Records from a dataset
■ ■ ■

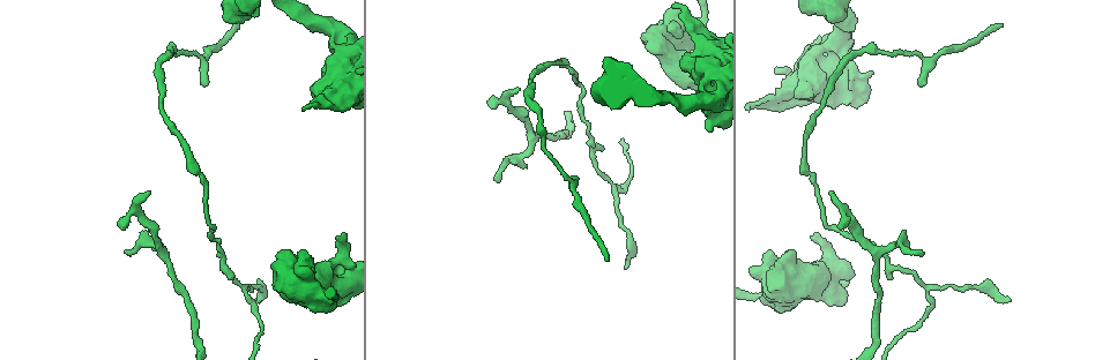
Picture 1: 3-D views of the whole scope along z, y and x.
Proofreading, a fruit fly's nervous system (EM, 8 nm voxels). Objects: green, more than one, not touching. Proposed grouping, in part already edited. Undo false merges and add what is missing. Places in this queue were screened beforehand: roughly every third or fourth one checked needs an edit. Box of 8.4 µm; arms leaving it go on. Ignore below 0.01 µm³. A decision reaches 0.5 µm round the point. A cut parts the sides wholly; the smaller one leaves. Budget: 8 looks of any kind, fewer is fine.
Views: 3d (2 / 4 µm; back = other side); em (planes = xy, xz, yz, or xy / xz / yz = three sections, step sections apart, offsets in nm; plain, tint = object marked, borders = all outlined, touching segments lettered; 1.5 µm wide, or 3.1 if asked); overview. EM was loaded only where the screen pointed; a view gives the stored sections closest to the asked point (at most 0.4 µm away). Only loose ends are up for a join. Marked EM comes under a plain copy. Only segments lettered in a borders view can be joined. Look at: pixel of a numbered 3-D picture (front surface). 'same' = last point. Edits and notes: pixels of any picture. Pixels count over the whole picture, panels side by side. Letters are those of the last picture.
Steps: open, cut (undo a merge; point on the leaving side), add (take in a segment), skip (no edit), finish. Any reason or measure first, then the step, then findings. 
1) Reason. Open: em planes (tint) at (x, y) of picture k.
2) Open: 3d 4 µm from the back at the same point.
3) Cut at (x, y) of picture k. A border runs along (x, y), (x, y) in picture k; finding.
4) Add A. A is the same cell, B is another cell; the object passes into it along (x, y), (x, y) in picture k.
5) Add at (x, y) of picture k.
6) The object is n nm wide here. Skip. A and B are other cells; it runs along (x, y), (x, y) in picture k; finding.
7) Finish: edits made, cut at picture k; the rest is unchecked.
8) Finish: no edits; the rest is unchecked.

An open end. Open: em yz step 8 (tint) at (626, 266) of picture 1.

■ ■ ■

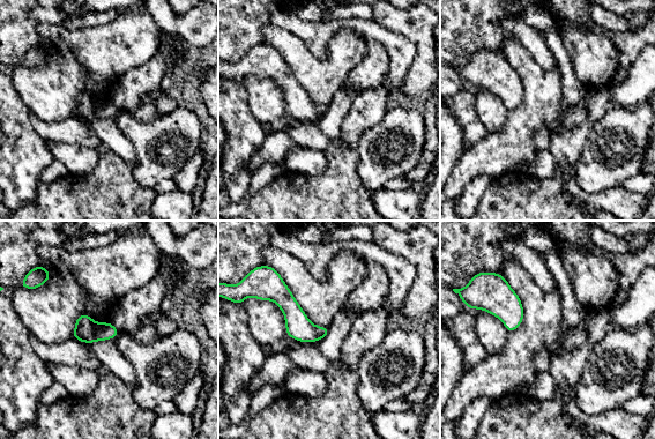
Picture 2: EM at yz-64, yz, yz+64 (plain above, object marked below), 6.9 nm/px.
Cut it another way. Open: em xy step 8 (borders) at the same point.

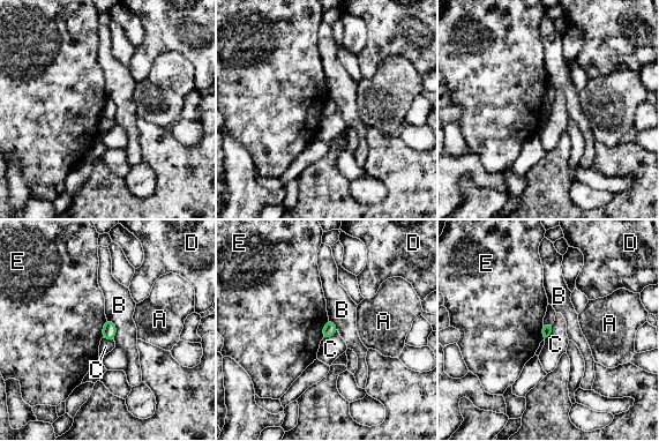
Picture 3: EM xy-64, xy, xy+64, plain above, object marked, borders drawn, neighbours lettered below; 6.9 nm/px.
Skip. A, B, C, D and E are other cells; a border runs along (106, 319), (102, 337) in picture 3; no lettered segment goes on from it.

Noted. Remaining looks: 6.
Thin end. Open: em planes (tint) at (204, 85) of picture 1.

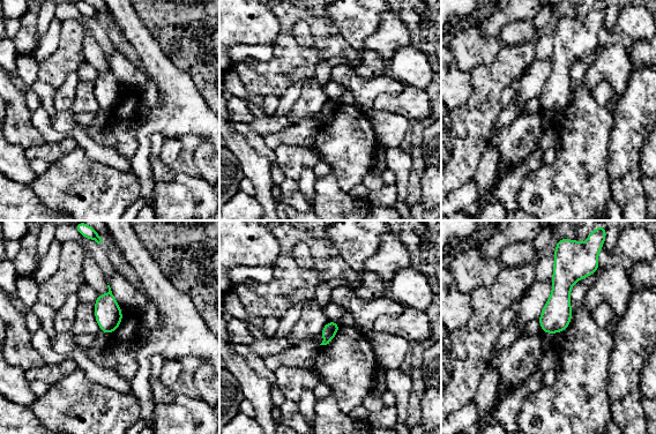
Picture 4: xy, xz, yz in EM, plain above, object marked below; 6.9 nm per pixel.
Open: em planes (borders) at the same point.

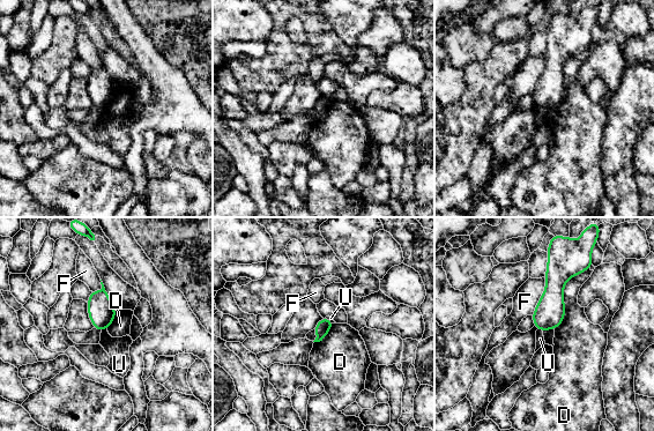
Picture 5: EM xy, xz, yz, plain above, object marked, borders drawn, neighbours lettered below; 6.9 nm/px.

■ ■ ■

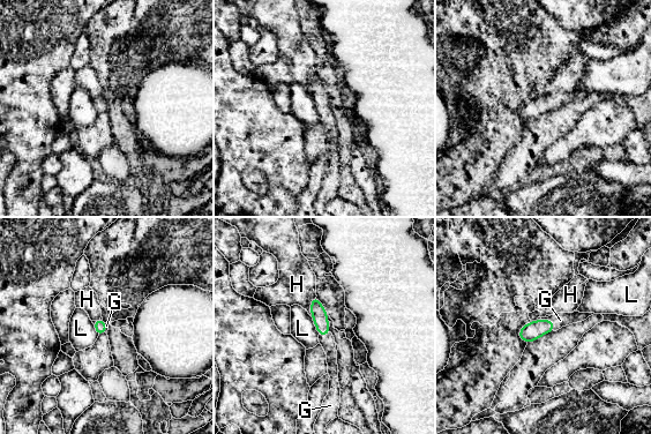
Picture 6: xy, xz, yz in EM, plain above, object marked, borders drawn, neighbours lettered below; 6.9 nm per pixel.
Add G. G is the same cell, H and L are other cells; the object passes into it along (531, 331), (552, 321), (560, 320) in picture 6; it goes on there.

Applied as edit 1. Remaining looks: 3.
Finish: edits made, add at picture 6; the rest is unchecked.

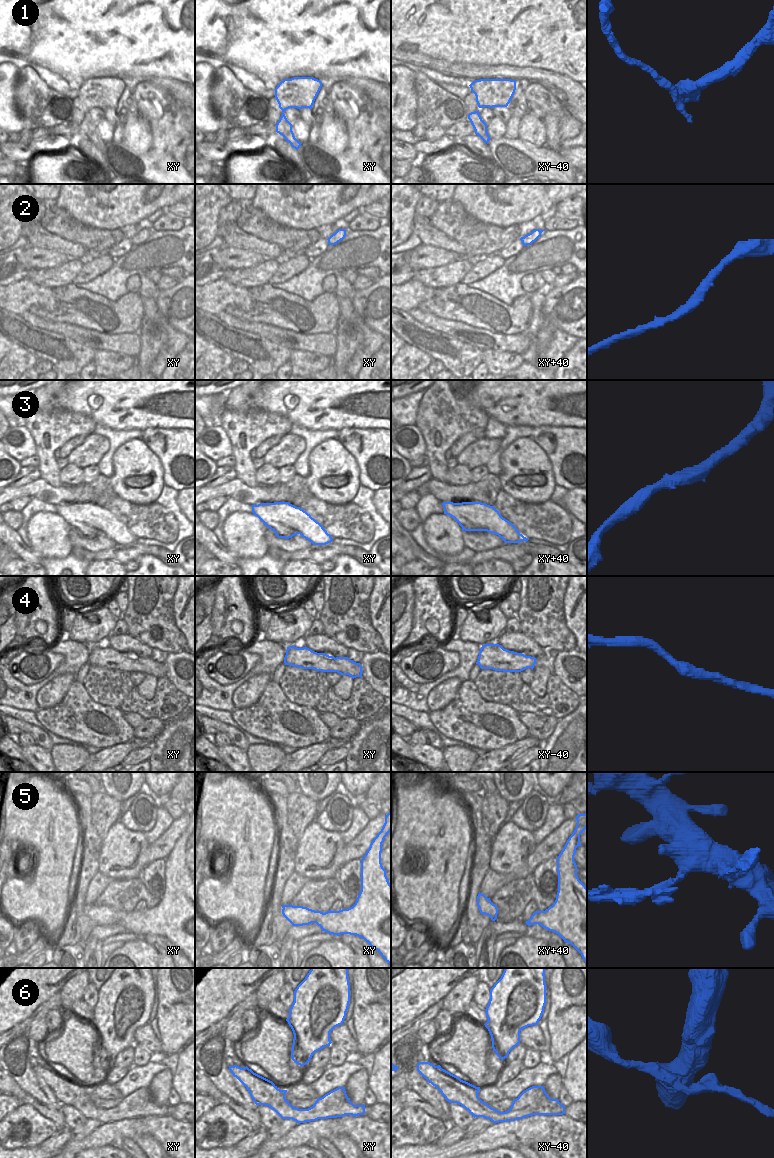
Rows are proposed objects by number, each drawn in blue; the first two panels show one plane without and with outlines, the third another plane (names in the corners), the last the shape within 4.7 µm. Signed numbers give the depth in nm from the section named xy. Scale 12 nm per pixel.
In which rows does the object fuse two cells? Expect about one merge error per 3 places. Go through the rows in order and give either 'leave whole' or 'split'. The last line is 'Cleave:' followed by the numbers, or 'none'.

■ ■ ■

▶ [What you have to do] Lines that include the word "numbers" are to be extracted from the data above.

▶ [Written answer]
Rows are proposed objects by number, each drawn in blue; the first two panels show one plane without and with outlines, the third another plane (names in the corners), the last the shape within 4.7 µm. Signed numbers give the depth in nm from the section named xy. Scale 12 nm per pixel.
In which rows does the object fuse two cells? Expect about one merge error per 3 places. Go through the rows in order and give either 'leave whole' or 'split'. The last line is 'Cleave:' followed by the numbers, or 'none'.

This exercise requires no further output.